- **TASK DESCRIPTION**:
Return, unchanged, every line starting at the one with "wire [3:0] top_q;" and running through the last line of the material below, with nothing else added.

········

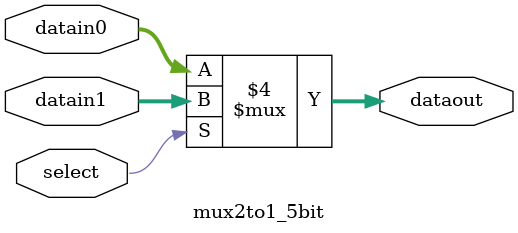
<source format=v>
/* 2 to 1 MUX, select from two 32-bit input*/
module mux2to1(datain0,datain1, dataout, select);
input [31:0] datain0, datain1;
input select;
output [31:0] dataout; 
reg [31:0] dataout;

/*whenever datain0 or datain1 or select signals is changed*/
    always @(datain0 or datain1 or select) /* when any of inputs or select changes */
    begin 
    if (select == 0) /* if select value is 0, select datain0 */
       dataout = datain0;
    else /* if select value is 1, select datain1 */
       dataout = datain1;
    end 
endmodule

module mux2to1_5bit(datain0, datain1, dataout, select);
  
input [4:0] datain0, datain1;
input select;
output reg [4:0] dataout;

/*whenever datain0 or datain1 or select signals is changed*/

/* new code start */

    always @(datain0 or datain1 or select) /* when any of inputs or select changes */
    begin 
    if (select == 0) /* if select value is 0, select datain0 */
       dataout = datain0;
    else /* if select value is 1, select datain1 */
       dataout = datain1;
    end 

/* new code end */

endmodule

</source>
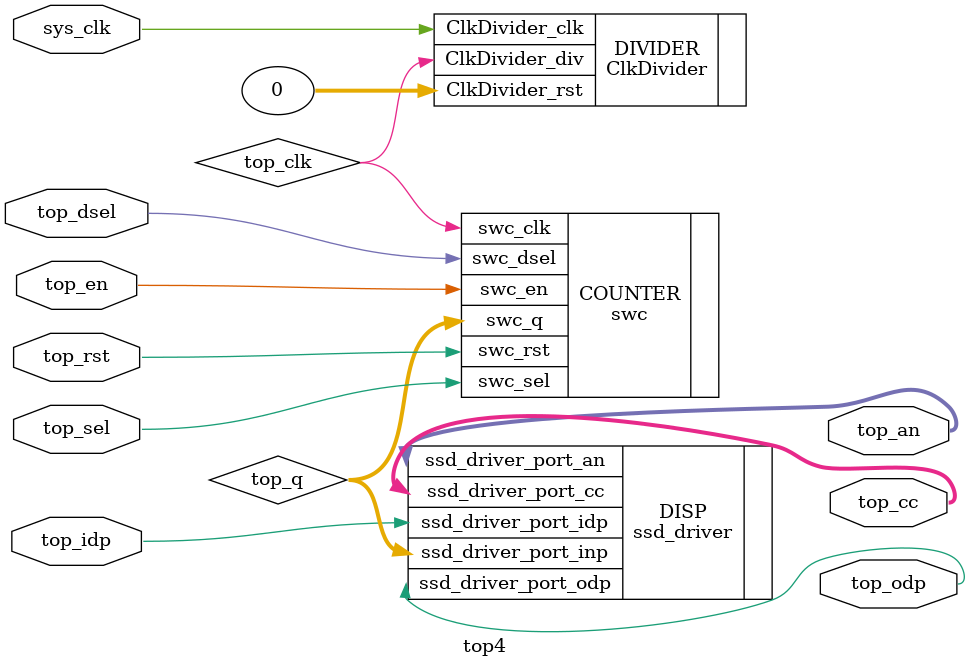
<source format=v>
`timescale 1ns / 1ps


module top4(
    input sys_clk,
    input top_rst,
    input top_en,
    input top_sel,
    input top_dsel,
    input top_idp,
    output [6:0] top_cc,
    output [7:0] top_an,
    output top_odp
    );
    wire top_clk;
ClkDivider DIVIDER(
    .ClkDivider_clk(sys_clk),
    .ClkDivider_rst(0),
.   ClkDivider_div(top_clk)
    );
    wire [3:0] top_q;
swc COUNTER (
    .swc_clk(top_clk),
    .swc_rst(top_rst),
    .swc_en(top_en),
    .swc_sel(top_sel),
    .swc_dsel(top_dsel),
    .swc_q(top_q)
    );
    
ssd_driver DISP 
    (
    .ssd_driver_port_inp(top_q),
    .ssd_driver_port_idp(top_idp),
    .ssd_driver_port_odp(top_odp),
    .ssd_driver_port_cc(top_cc),
    .ssd_driver_port_an(top_an)
    );
    endmodule

</source>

········

- **WRITTEN REPLY**:
    wire [3:0] top_q;
swc COUNTER (
    .swc_clk(top_clk),
    .swc_rst(top_rst),
    .swc_en(top_en),
    .swc_sel(top_sel),
    .swc_dsel(top_dsel),
    .swc_q(top_q)
    );
    
ssd_driver DISP 
    (
    .ssd_driver_port_inp(top_q),
    .ssd_driver_port_idp(top_idp),
    .ssd_driver_port_odp(top_odp),
    .ssd_driver_port_cc(top_cc),
    .ssd_driver_port_an(top_an)
    );
    endmodule

</source>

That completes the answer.